Variables Case 1 Case 2 Case 3
Date of symptom onset 03-06-2020 3-14-2020 3-22-2020
Interventions for COVID-19 inpatient Supportive care Remdesivir Remdesivir
Antibiotics received inpatient Vancomycin, Piperacillin/Tazobactam Vancomycin, Cefepime, Azithromycin Ceftriaxone, Azithromycin
Maximum oxygen requirement (duration) 8-10 L (3 days) 10-15 L (3 days) 7-15 L (2 days)
Oxygen requirement on discharge 2 L 1 L 2 L
Discharged to Home Home Home


Early intubation was discussed during the earlier phases of the COVID-19 outbreak when the disease was spreading fast and mortality rate was already high in Wuhan, China [3]. There were concerns that intubations were adversely delayed and used as a salvage therapy, resulting in prolonged periods of hypoxia and potentially adverse outcomes. In addition, early intubations and avoidance of HFNC or NIPV were commonly advocated as potential methods to minimize hospital-acquired COVID-19 and transmission to healthcare workers [4]. Anticipating increased need for intubations, institutions across the world were even preparing for ventilator shortages, especially as the turnaround time for patients with COVID-19 on ventilator support have been long.

The discussions regarding early intubation, however, have continued to evolve over the past two to three months because observations were being made similar to ours [5]. Patients may have needed high levels of oxygen for goal oxygen saturation of >90%, but they looked clinically well and were able to avoid challenges and complications of mechanical ventilation, including sedation, pain, anxiety, delirium, and ventilator-associated lung injury and pneumonia [6,7].
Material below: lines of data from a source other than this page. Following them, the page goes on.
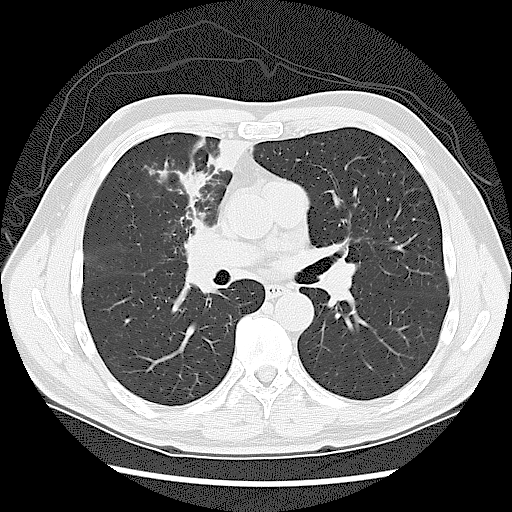
Axial slice from a low-dose chest CT screening exam. Baseline screening round. Lung window (W 1500 / L -600 HU). 2.5 mm slice thickness. Slice 62 of 131 in the series. Male participant, aged 60 years at enrolment. Current smoker at enrolment.
Expert reader's lesion annotation, box from (x=158, y=215) to (x=240, y=305) px. No non-calcified nodule or mass ≥4 mm was recorded by the screening reader at this exam. Official screen result: negative screen, significant abnormalities not suspicious for lung cancer. Participant outcome: lung cancer diagnosed 41 days after this screen — small cell carcinoma, NOS, right upper lobe, stage IIIA (AJCC 6th edition).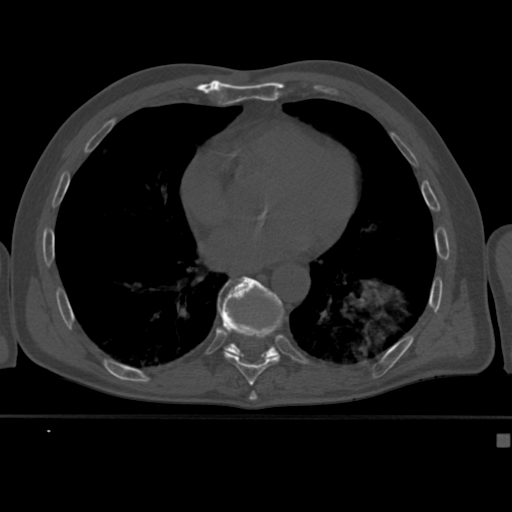
CT including the spine, one axial slice; reconstruction kernel Br40s; 120 kVp; bone window (W 1800 / L 400 HU); 512 × 512 image matrix, field of view 337 × 337 mm. Patient: male, 64 years. From the clinical record (not read from this slice): primary cancer: uterus; vertebrae with lytic lesions (as recorded): T1, T4, T5, T7, L5.
Annotated regions visible in this slice (semi-automatic segmentation, software-assisted and operator-edited):
- T10 vertebra: box from (x=218, y=276) to (x=285, y=362) px
- T9 vertebra: (x=218, y=278)–(x=283, y=382)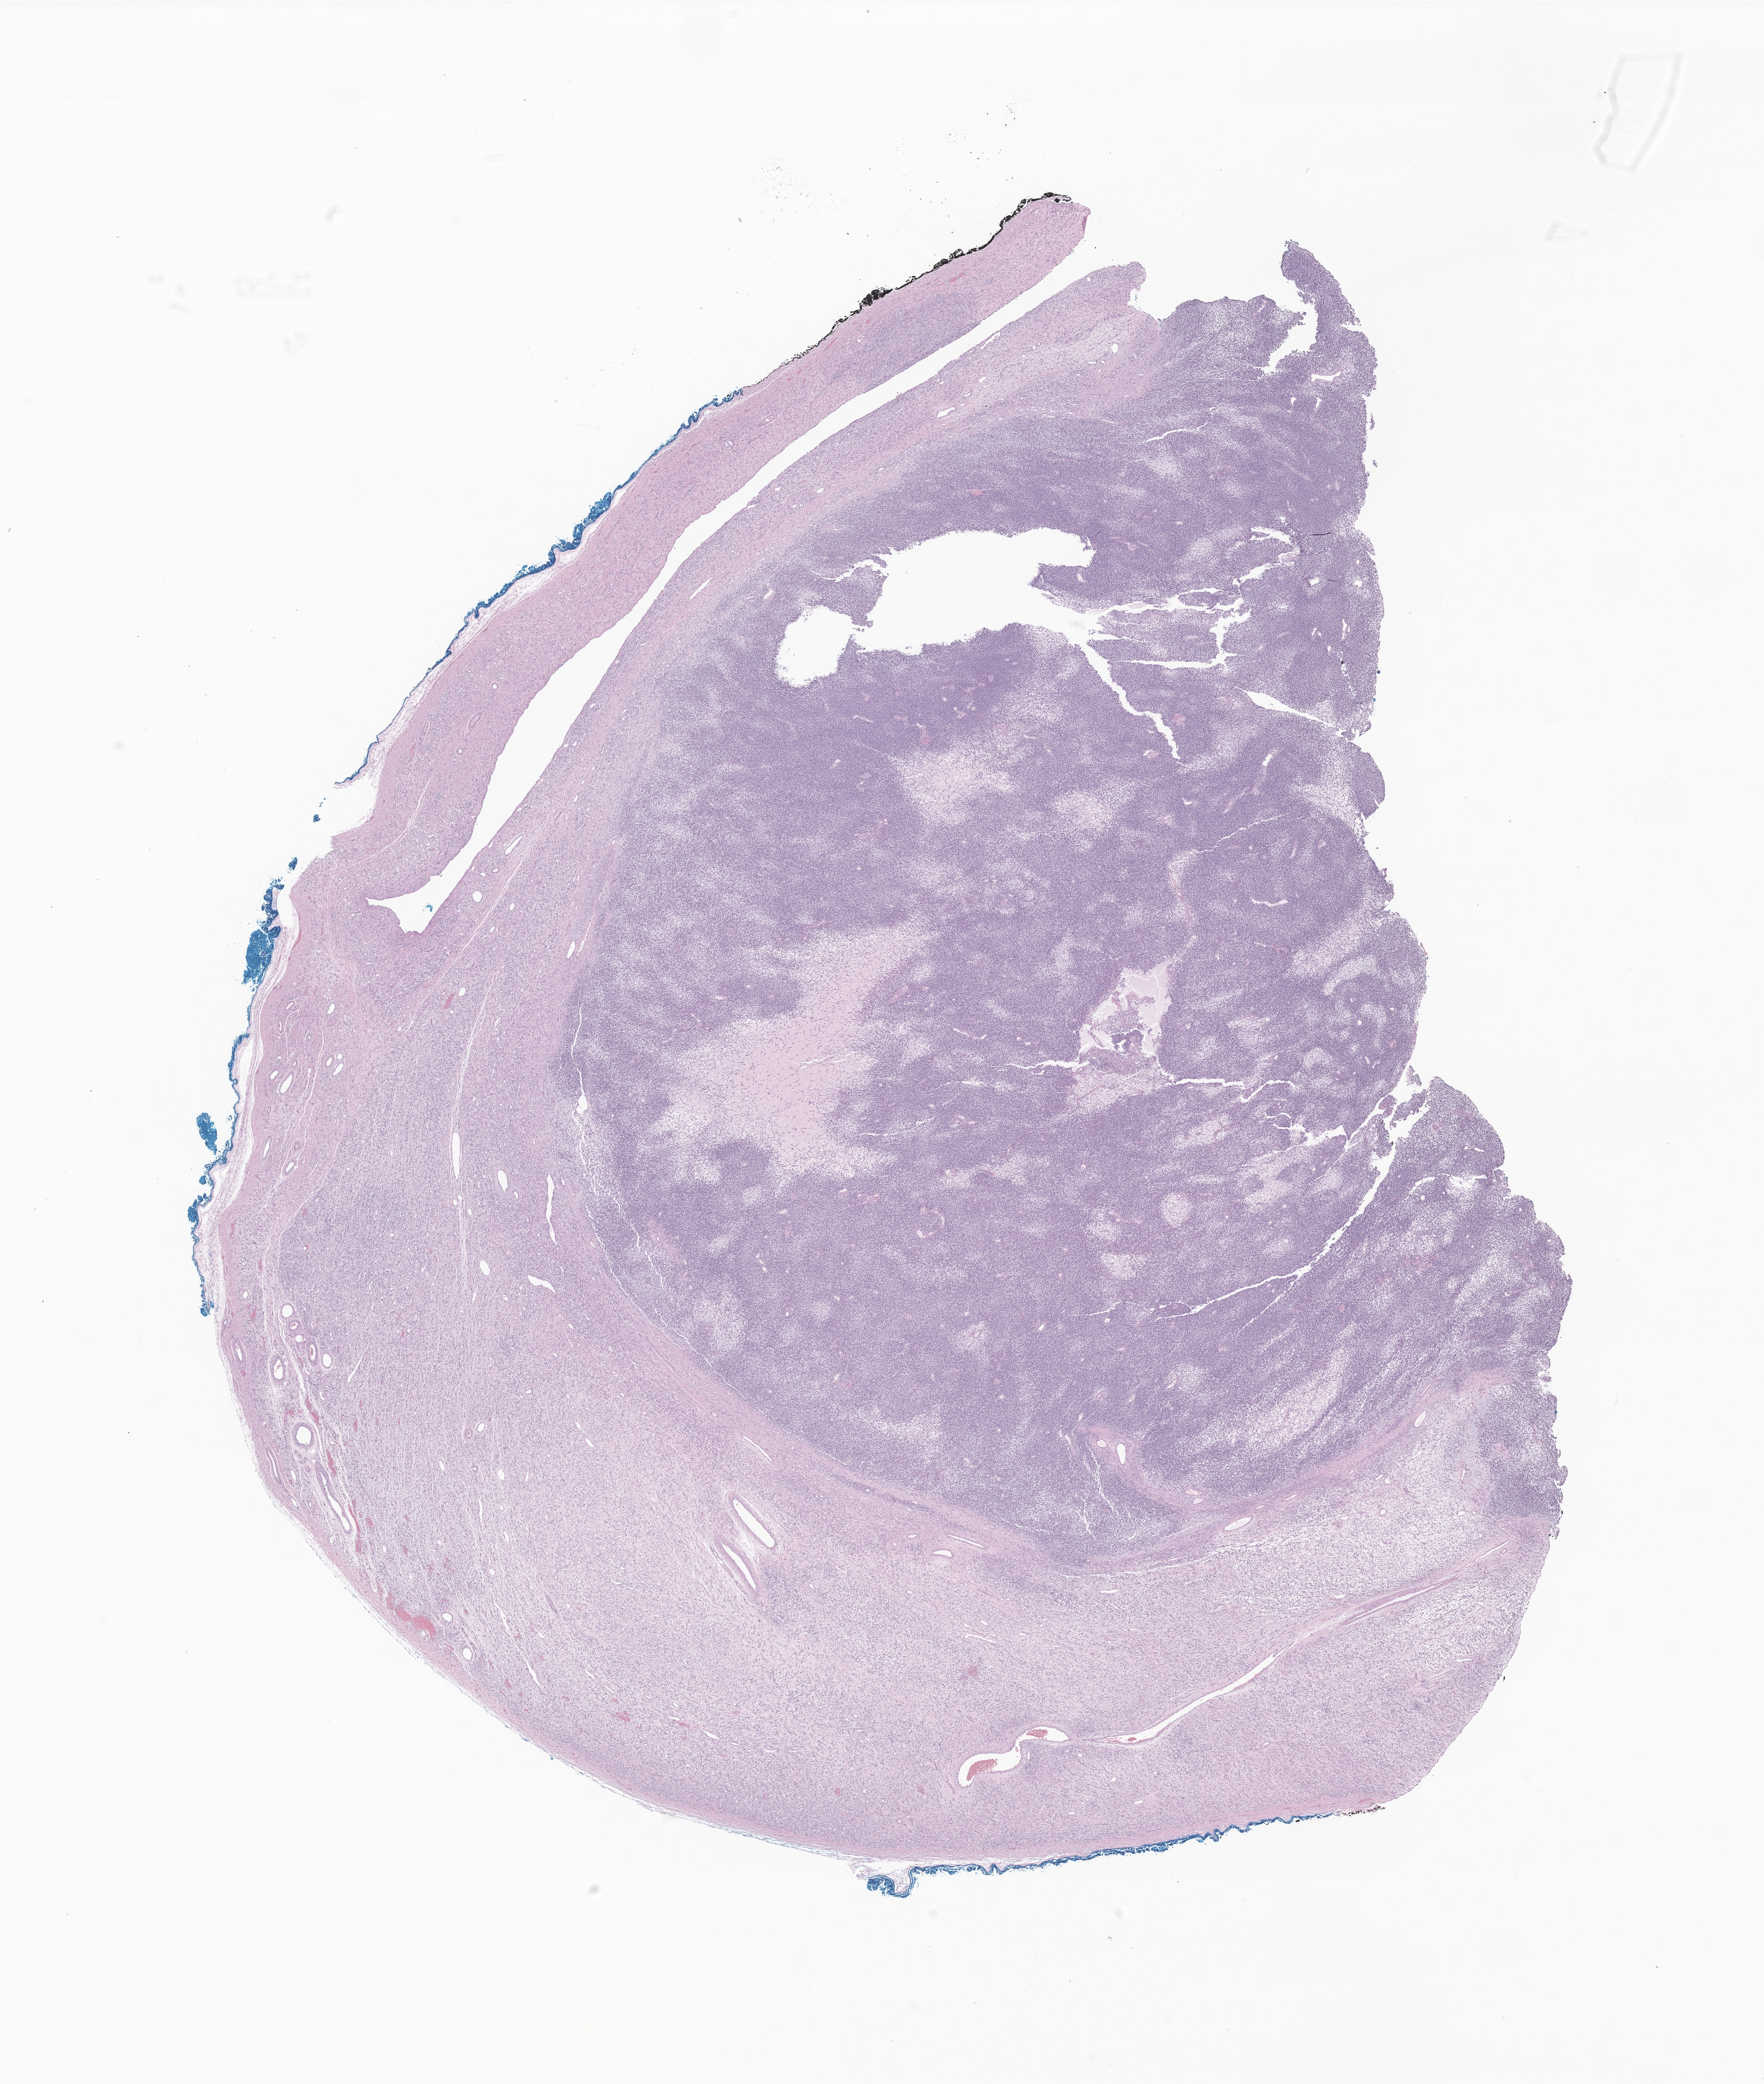
Digitized H&E-stained section of tumor tissue from the testis — low-resolution overview of the scanned area, about 18.0 x 21.3 mm; FFPE section. Patient male; age 46 months.
• recorded diagnosis: Embryonal rhabdomyosarcoma, NOS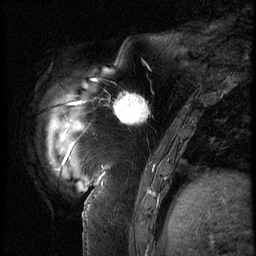
Breast MRI (dynamic contrast-enhanced), one sagittal slice. Position 15 of 62 along the scan axis. 3 images stored at this slice position (order not interpretable as contrast timing). 1.5 T. TE 4.2 ms, TR 9 ms. 256 × 256 image matrix, field of view 180 × 180 mm. Female patient, age 57 years. From the clinical record (not read from this slice): setting: breast cancer imaged before/during neoadjuvant chemotherapy; receptor status: triple-negative.
Structures marked on this image (semi-automatic segmentation, software-assisted and operator-edited):
- analysis volume of interest (the breast-tissue region the enhancement analysis was run in; not a lesion): box from (x=105, y=84) to (x=158, y=135) px
- tumour enhancement mask (voxels above the 140 % enhancement threshold inside the analysis volume of interest): (x=114, y=90)–(x=151, y=125)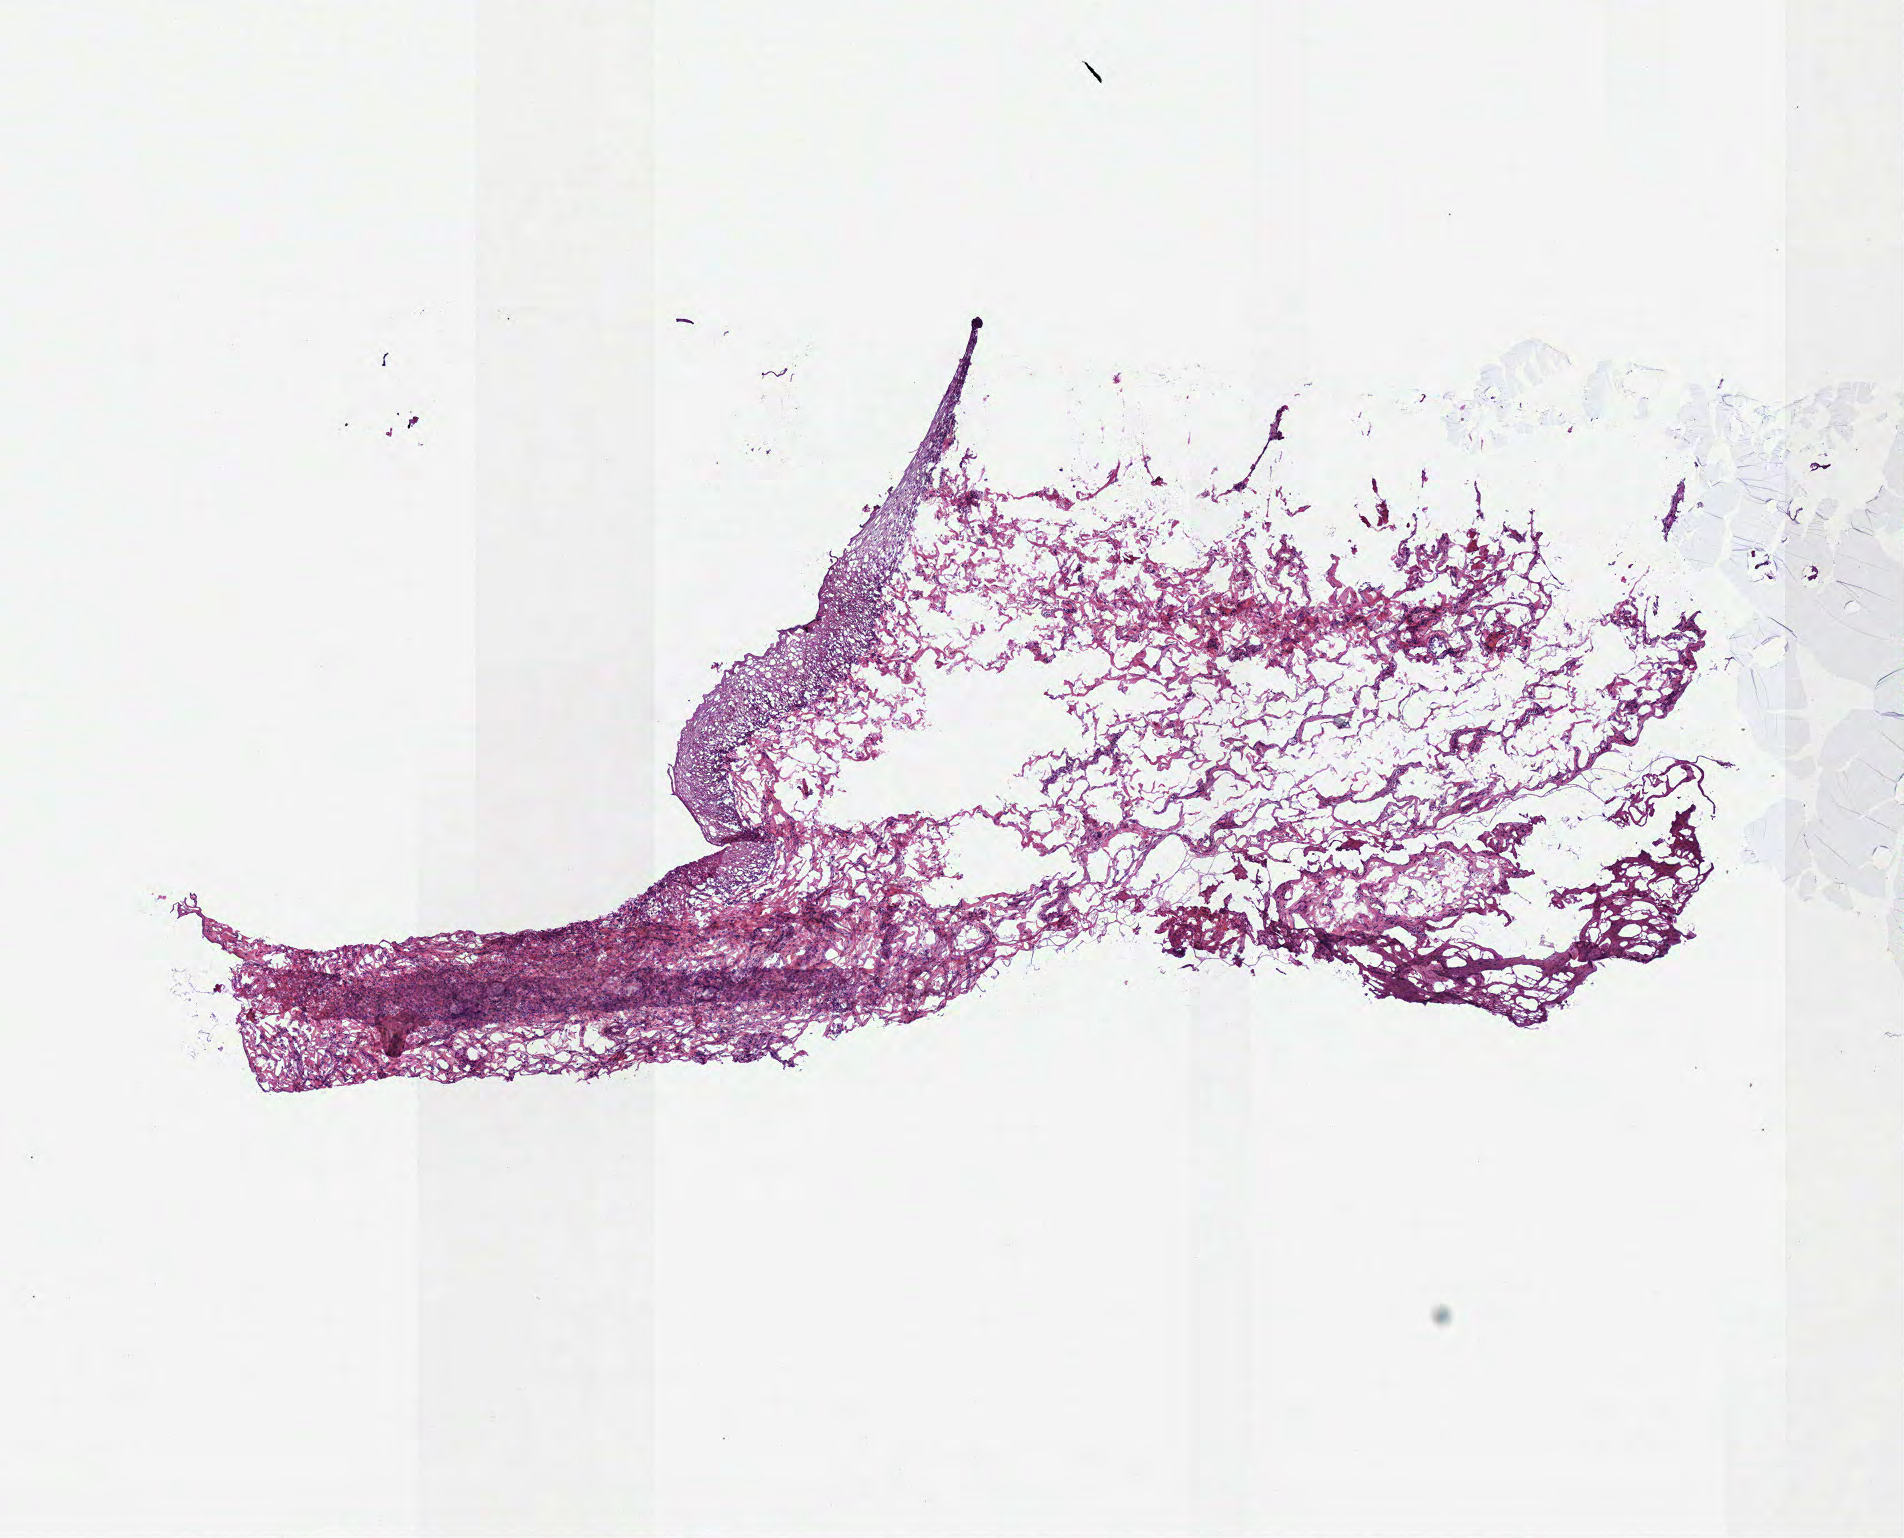
Hematoxylin and eosin (H&E) stained whole-slide image — low-resolution overview of the scanned area, about 7.5 x 6.1 mm (from a 40x scan), frozen section from the top of the tissue portion, sample: solid tissue normal (non-tumour tissue), head and neck. Male patient; age at initial diagnosis 68 years.
- this section: solid tissue normal sample (biorepository sample class)
- patient diagnosis: Squamous cell carcinoma, NOS (floor of mouth, NOS)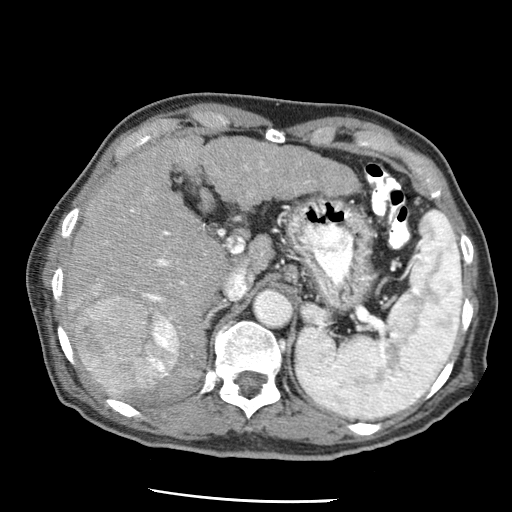
Contrast-enhanced abdominal CT (liver protocol), one axial slice; slice 36 of 79 in the series (ordered by position); 120 kVp; soft-tissue window (W 400 / L 40 HU); 2.5 mm slice thickness; 512 × 512 image matrix, field of view 320 × 320 mm. From the clinical record (not read from this slice): diagnosis: hepatocellular carcinoma (patient treated with transarterial chemoembolisation; whether this scan precedes or follows treatment is not stated here); TNM stage (as recorded): Stage-IIIA; Child-Pugh class: A; tumour differentiation: moderately differentiated; tumour size: 7 cm.
Annotated regions visible in this slice (semi-automatic segmentation, software-assisted and operator-edited):
- liver parenchyma outside the tumour (the mass and vessels are separate outlines, so this box may not span the whole liver): bounding box <64,138,358,396> (left, top, right, bottom; pixels)
- mass: <70,295,178,392>
- portal vein: <70,166,308,393>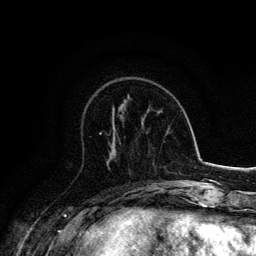
Breast MRI, one axial slice; slice 52 of 134 in the series (ordered by position); cropped to one breast; dynamic contrast-enhanced series, time point 2 of 6 at this slice position (early post-contrast); 3 T; TE 4.2 ms, TR 7.9 ms; 1.2 mm slice thickness; 256 × 256 image matrix, field of view 170 × 170 mm. Female patient.
Annotated regions visible in this slice (semi-automatic segmentation, software-assisted and operator-edited):
- enhancing-tissue mask used for the functional tumour volume (all voxels passing the contrast-enhancement thresholds inside the analysis volume; usually the tumour): bounding box <99,132,121,143> (left, top, right, bottom; pixels)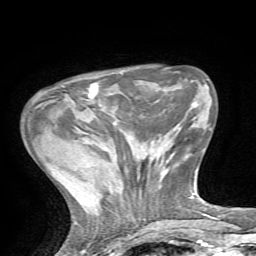
Breast MRI, one axial slice. Slice 18 of 72 in the series (ordered by position). Cropped to one breast. Dynamic contrast-enhanced series, time point 2 of 7 at this slice position (early post-contrast). 1.5 T. TE 4.2 ms, TR 8.7 ms. 2.2 mm slice thickness. 256 × 256 image matrix, field of view 180 × 180 mm. Female patient.
Annotated regions visible in this slice (semi-automatic segmentation, software-assisted and operator-edited):
- enhancing-tissue mask used for the functional tumour volume (all voxels passing the contrast-enhancement thresholds inside the analysis volume; usually the tumour): box from (x=64, y=83) to (x=99, y=103) px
There has been understanding that increased respiratory drive, volumes, and mechanical ventilation itself could also cause extra stress to the lung tissues and ventilator-induced lung injury [8]. In fact, among the first critically ill COVID-19 patients in the United States, mechanical ventilation was initiated in 15 out of 21 patients (71%) [9]. All the patients on ventilators developed acute respiratory distress syndrome and had 67% mortality.

Non-invasive oxygen therapy can be delivered via NC, HFNC, or NIPV. HFNC has been shown to be efficient as it delivers heated, humidified gas at a higher FiO2 and flow than NC would and further reduces anatomic dead space, work of breathing, and respiratory rate [10]. In fact, there have been studies that showed reduction in intubation with HFNC over NC, although it did not affect mortality or ICU length of stay [2]. HFNC has also been recommended over NIPV as there has been evidence for decreased risk of intubation with HFNC and greater risk of viral transmission of healthcare providers with NIPV [2]. In our case series, our patients were able to maintain good oxygen saturation without significant respiratory distress or worsening hypoxia, so we did not need to consider trial of NIPV. Our patients were managed in negative pressure rooms and there was no transmission of COVID-19 to our healthcare workers from these patients [11].


This case series alone cannot really tell us what about these patients enabled them to tolerate high levels of HFNC without escalation and what distinguishes them from those who develop severe respiratory distress and multi-organ failure. All we have observed thus far is that these patients required two to three days of HFNC, up to 15 liters for goal oxygen saturation of >90%, before this was successfully weaned down over the next several days without significant respiratory distress. We hope to have a better explanation of this phenomenon as we continue to learn more about the pathophysiology of COVID-19, its impact on the lungs, and the hosts that improve without ventilation. Simultaneously, investigation of interventions that may defer mechanical ventilation, such as optimization of high flow oxygen, general diuresis, and proning are just as essential.